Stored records
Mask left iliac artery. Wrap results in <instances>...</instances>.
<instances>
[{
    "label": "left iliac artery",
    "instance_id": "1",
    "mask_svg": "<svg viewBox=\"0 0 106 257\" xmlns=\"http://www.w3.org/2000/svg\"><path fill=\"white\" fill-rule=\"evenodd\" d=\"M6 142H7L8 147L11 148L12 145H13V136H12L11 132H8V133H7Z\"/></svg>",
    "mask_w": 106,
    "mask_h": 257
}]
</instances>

◆ Exercise goal:
List every line in the rows above that contains the string "iliac". Treat the match as case-sensitive.

◆ Task solution:
Mask left iliac artery. Wrap results in <instances>...</instances>.
    "label": "left iliac artery",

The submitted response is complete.